И тут случилось непредвиденное: Александр Васильевич рухнул на пол и прильнул лицом к моим коленям. Мне передавалась дрожь его большого тела. Он поднял лицо, и я отвернулась — так страшно было читать его выражение. Меня сковывали жалость и страх. Это была та сила, отдаться которой значило погубить свою надежду и погибнуть самой.
Я возмутилась, отогнала призрак, гневно стряхнула его. Я разняла руки Александра Васильевича, обнимавшие мои колени, и, держа в своих, сказала:
— Никогда, дорогой мой, никогда, это невозможно!
— Вы не любите меня, разве можете вы полюбить меня! — воскликнул он с горечью, разрывавшей мне сердце.
— Это неправда, я очень люблю вас, — говорила я, полная сочувствия к нему и непонятной жалости к себе. — Мы были до сих пор друзьями — будем братом и сестрой! У меня не было брата, и я все детство мечтала о нем. Прошу вас, будем братом и сестрой!

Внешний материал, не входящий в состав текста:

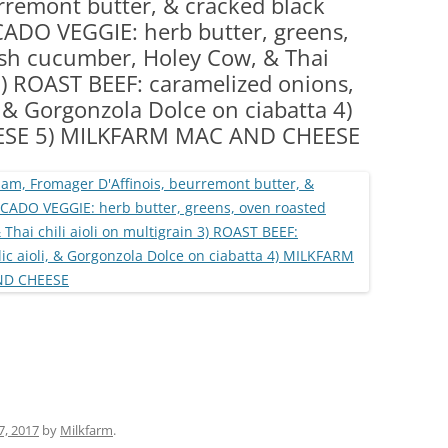
rremont butter, & cracked black
(PARTY PLATTERS)
CLETTE NIGHT
CADO VEGGIE: herb butter, greens,
CATERING SANDWICHES + PRIVATE
esh cucumber, Holey Cow, & Thai
EVENTS
 3) ROAST BEEF: caramelized onions,
i, & Gorgonzola Dolce on ciabatta 4)
ESE 5) MILKFARM MAC AND CHEESE
 7, 2017
by
Milkfarm
.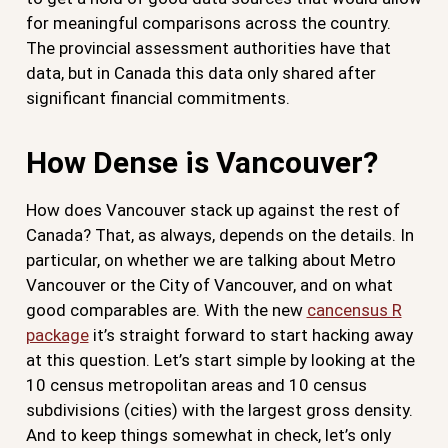
for meaningful comparisons across the country.
The provincial assessment authorities have that
data, but in Canada this data only shared after
significant financial commitments.
How Dense is Vancouver?
How does Vancouver stack up against the rest of
Canada? That, as always, depends on the details. In
particular, on whether we are talking about Metro
Vancouver or the City of Vancouver, and on what
good comparables are. With the new
cancensus R
package
it’s straight forward to start hacking away
at this question. Let’s start simple by looking at the
10 census metropolitan areas and 10 census
subdivisions (cities) with the largest gross density.
And to keep things somewhat in check, let’s only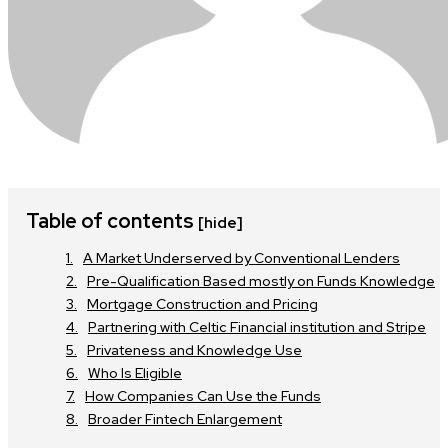
Table of contents
[hide]
A Market Underserved by Conventional Lenders
Pre-Qualification Based mostly on Funds Knowledge
Mortgage Construction and Pricing
Partnering with Celtic Financial institution and Stripe
Privateness and Knowledge Use
Who Is Eligible
How Companies Can Use the Funds
Broader Fintech Enlargement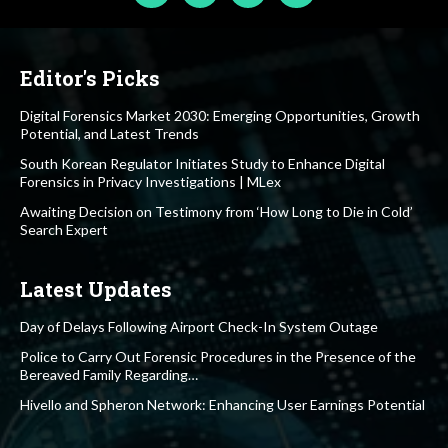
Editor's Picks
Digital Forensics Market 2030: Emerging Opportunities, Growth
Potential, and Latest Trends
South Korean Regulator Initiates Study to Enhance Digital
Forensics in Privacy Investigations | MLex
Awaiting Decision on Testimony from ‘How Long to Die in Cold’
Search Expert
Latest Updates
Day of Delays Following Airport Check-In System Outage
Police to Carry Out Forensic Procedures in the Presence of the
Bereaved Family Regarding…
Hivello and Spheron Network: Enhancing User Earnings Potential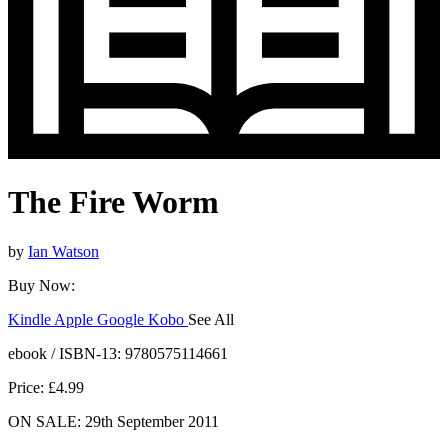
The Fire Worm
by
Ian Watson
Buy Now:
Kindle
Apple
Google
Kobo
See All
ebooks.com
Bookshop.org
ebook / ISBN-13:
9780575114661
Price: £4.99
ON SALE: 29th September 2011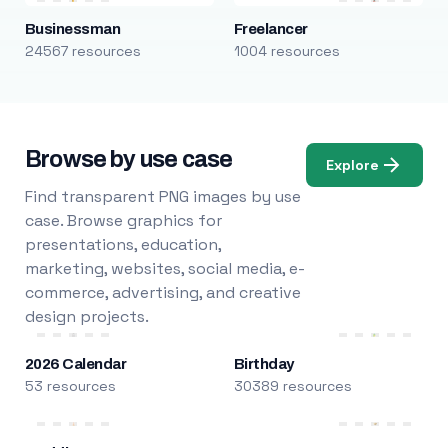
Businessman
Freelancer
24567 resources
1004 resources
Browse by use case
Explore
Find transparent PNG images by use
case. Browse graphics for
presentations, education,
marketing, websites, social media, e-
commerce, advertising, and creative
design projects.
2026 Calendar
Birthday
53 resources
30389 resources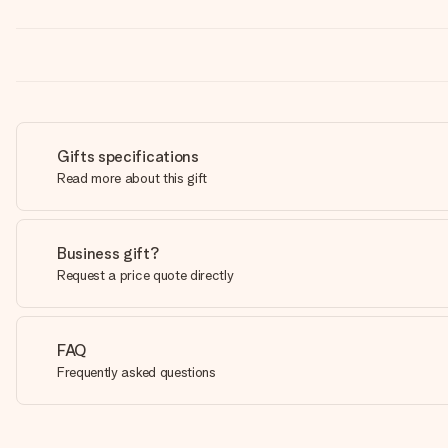
Gifts specifications
Read more about this gift
Business gift?
Request a price quote directly
FAQ
Frequently asked questions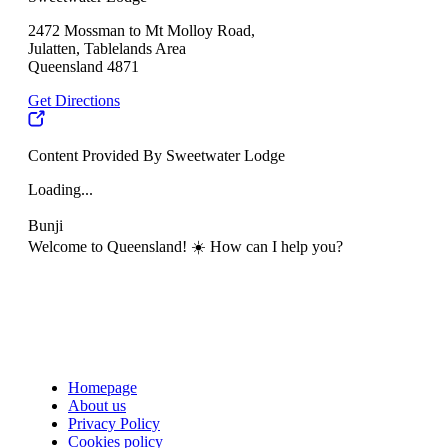
2472 Mossman to Mt Molloy Road,
Julatten, Tablelands Area
Queensland 4871
Get Directions
Content Provided By Sweetwater Lodge
Loading...
Bunji
Welcome to Queensland! ☀️ How can I help you?
Homepage
About us
Privacy Policy
Cookies policy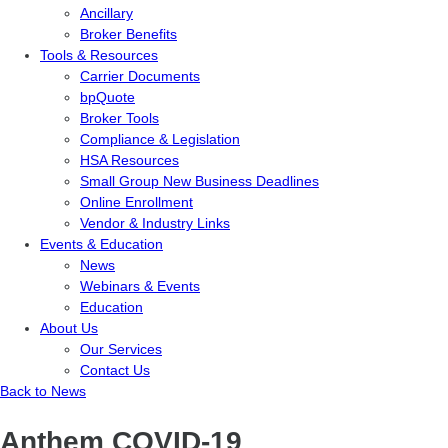
Ancillary
Broker Benefits
Tools & Resources
Carrier Documents
bpQuote
Broker Tools
Compliance & Legislation
HSA Resources
Small Group New Business Deadlines
Online Enrollment
Vendor & Industry Links
Events & Education
News
Webinars & Events
Education
About Us
Our Services
Contact Us
Back to News
Anthem COVID-19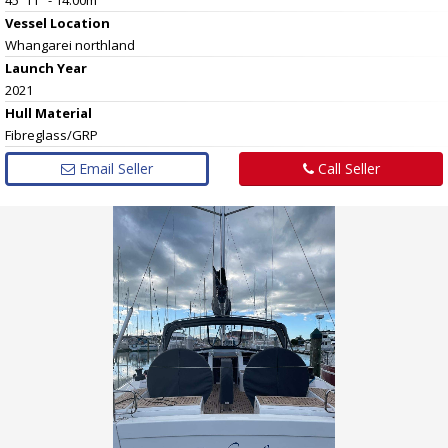
Vessel
Location
Whangarei northland
Launch Year
2021
Hull
Material
Fibreglass/GRP
Email Seller
Call Seller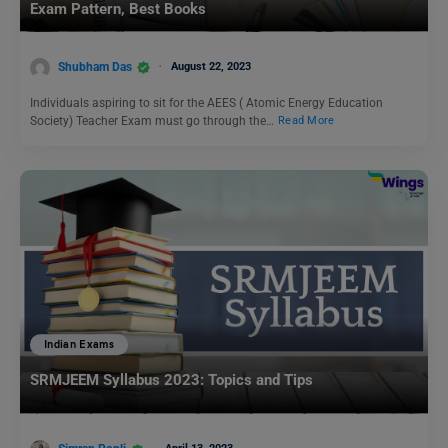
Exam Pattern, Best Books
Shubham Das
August 22, 2023
Individuals aspiring to sit for the AEES ( Atomic Energy Education
Society) Teacher Exam must go through the…
Read More
Indian Exams
SRMJEEM Syllabus 2023: Topics and Tips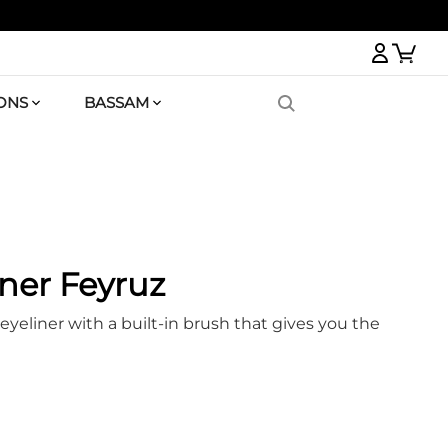
Logi
ONS
BASSAM
ner Feyruz
eyeliner with a built-in brush that gives you the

Я вытирала платком то свои, то его глаза, а он целовал мои руки: темный призрак отошел.
— Не плачьте, — сказал Александр Васильевич, — я благодарю Бога уже за то, что вы существуете, это уже счастье. Разве я хотел бы вернуться в тот мир, в котором жил год назад и где вас не было? Разве это была жизнь? Нет, вам не надо больше из-за меня плакать. Я обещаю вам, я буду счастлив, я буду вашим братом. Я обещаю вам!
Теперь, на исходе жизни, я вижу, как искренно, как самоотверженно обманывали мы в ту минуту друг друга, как обманывались сами, не зная своих сил — и чего будет стоить в будущем нам обоим этот самообман!
И в эту минуту к нам вошел Абрамов. Из-под козырька надвинутой на лоб кепки он подозрительно и ревниво оглядывал нас глазами, в выражении которых поражала с первого взгляда какая-то остановившаяся и затвердевшая мысль. В Абрамове угадывался жар души, переходивший в мрачный «накал», который и светился в его черных умных глазах.
Он преувеличенно вежливо, даже церемонно поздоровался со мной, кивнул Александру Васильевичу, схватил чайник:
— Пойду принесу кипятку, я прямо из командировки — не спал и не ел.
Скоро он вернулся с кипятком, вынул принесенный хлеб из рыжего портфеля, зашитого по углам сапожной дратвой, и мы стали пить чай, постелив на стол газету. Мы перекидывались незначительными словами и изучали друг друга.
Александр Васильевич выжидательно помалкивал, потирал руки, то на ходу поглаживал по плечу Абрамова, то притрагивался просительно к кончикам моих пальцев, передавая мне стакан.
— Ну что ж, товарищи, — сказал наконец Абрамов, — драться так драться — не будем тянуть!
— Зачем же драться? — удивилась я, решительно не принимая его вызова.
— Затем, что я не уступлю его вам, — не сдался Абрамов. Он выглядывал сумрачно из-под густых волос, прядями падавших ему на лоб, как ни оглаживал он их то и дело рукою. Волосы не слушались его руки и снова падали: они одни в его наружности не слушались и выдавали его подлинный характер. Я сразу заметила: лицо его, несколько неподвижное от отсутствия улыбки, было отучено улыбаться. Всем своим видом Абрамов теперь выражал неудовольствие человека, отвлеченного от серьезного дела, и он торопился поскорее перейти к тому, для чего мы и собрались.